====== Exercise data
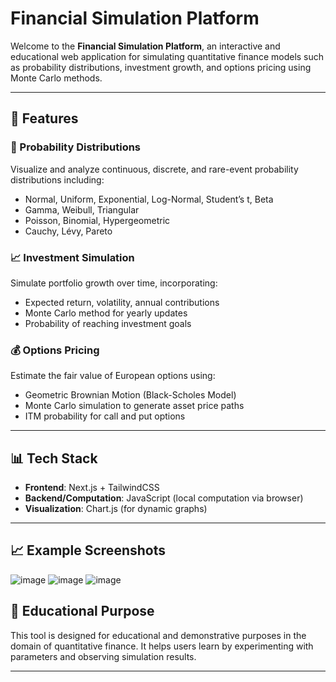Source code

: # Financial Simulation Platform

Welcome to the **Financial Simulation Platform**, an interactive and educational web application for simulating quantitative finance models such as probability distributions, investment growth, and options pricing using Monte Carlo methods.

---

## 🚀 Features

### 🔢 Probability Distributions
Visualize and analyze continuous, discrete, and rare-event probability distributions including:
- Normal, Uniform, Exponential, Log-Normal, Student’s t, Beta
- Gamma, Weibull, Triangular
- Poisson, Binomial, Hypergeometric
- Cauchy, Lévy, Pareto

### 📈 Investment Simulation
Simulate portfolio growth over time, incorporating:
- Expected return, volatility, annual contributions
- Monte Carlo method for yearly updates
- Probability of reaching investment goals

### 💰 Options Pricing
Estimate the fair value of European options using:
- Geometric Brownian Motion (Black-Scholes Model)
- Monte Carlo simulation to generate asset price paths
- ITM probability for call and put options

---

## 📊 Tech Stack
- **Frontend**: Next.js + TailwindCSS
- **Backend/Computation**: JavaScript (local computation via browser)
- **Visualization**: Chart.js (for dynamic graphs)

---

## 📈 Example Screenshots

![image](https://github.com/user-attachments/assets/3f8e53e7-77b5-4c4c-ae5e-4df7badc85d9)
![image](https://github.com/user-attachments/assets/6d96b679-713e-47a3-ba16-e23ec136de0c)
![image](https://github.com/user-attachments/assets/97fd462b-3828-4151-a210-615e04cc6dd5)


## 📘 Educational Purpose
This tool is designed for educational and demonstrative purposes in the domain of quantitative finance. It helps users learn by experimenting with parameters and observing simulation results.

---
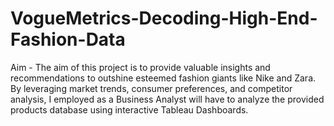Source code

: # VogueMetrics-Decoding-High-End-Fashion-Data

Aim - The aim of this project is to provide valuable insights and recommendations to outshine esteemed fashion giants like Nike and Zara. By leveraging market trends, consumer preferences, and competitor analysis, I employed as a Business Analyst will have to analyze the provided products database using interactive Tableau Dashboards.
============
Recast each non-blank line of the material above as a Markdown table with two columns, "Row" for the row number and "Line" for the line itself. Leave the pictures out.

Completed task —
| Row | Line |
|---|---|
| 1 | Source code |
| 2 | : # Financial Simulation Platform |
| 3 | Welcome to the **Financial Simulation Platform**, an interactive and educational web application for simulating quantitative finance models such as probability distributions, investment growth, and options pricing using Monte Carlo methods. |
| 4 | --- |
| 5 | ## 🚀 Features |
| 6 | ### 🔢 Probability Distributions |
| 7 | Visualize and analyze continuous, discrete, and rare-event probability distributions including: |
| 8 | - Normal, Uniform, Exponential, Log-Normal, Student’s t, Beta |
| 9 | - Gamma, Weibull, Triangular |
| 10 | - Poisson, Binomial, Hypergeometric |
| 11 | - Cauchy, Lévy, Pareto |
| 12 | ### 📈 Investment Simulation |
| 13 | Simulate portfolio growth over time, incorporating: |
| 14 | - Expected return, volatility, annual contributions |
| 15 | - Monte Carlo method for yearly updates |
| 16 | - Probability of reaching investment goals |
| 17 | ### 💰 Options Pricing |
| 18 | Estimate the fair value of European options using: |
| 19 | - Geometric Brownian Motion (Black-Scholes Model) |
| 20 | - Monte Carlo simulation to generate asset price paths |
| 21 | - ITM probability for call and put options |
| 22 | --- |
| 23 | ## 📊 Tech Stack |
| 24 | - **Frontend**: Next.js + TailwindCSS |
| 25 | - **Backend/Computation**: JavaScript (local computation via browser) |
| 26 | - **Visualization**: Chart.js (for dynamic graphs) |
| 27 | --- |
| 28 | ## 📈 Example Screenshots |
| 29 | ![image](https://github.com/user-attachments/assets/3f8e53e7-77b5-4c4c-ae5e-4df7badc85d9) |
| 30 | ![image](https://github.com/user-attachments/assets/6d96b679-713e-47a3-ba16-e23ec136de0c) |
| 31 | ![image](https://github.com/user-attachments/assets/97fd462b-3828-4151-a210-615e04cc6dd5) |
| 32 | ## 📘 Educational Purpose |
| 33 | This tool is designed for educational and demonstrative purposes in the domain of quantitative finance. It helps users learn by experimenting with parameters and observing simulation results. |
| 34 | --- |
| 35 | Source code |
| 36 | : # VogueMetrics-Decoding-High-End-Fashion-Data |
| 37 | Aim - The aim of this project is to provide valuable insights and recommendations to outshine esteemed fashion giants like Nike and Zara. By leveraging market trends, consumer preferences, and competitor analysis, I employed as a Business Analyst will have to analyze the provided products database using interactive Tableau Dashboards. |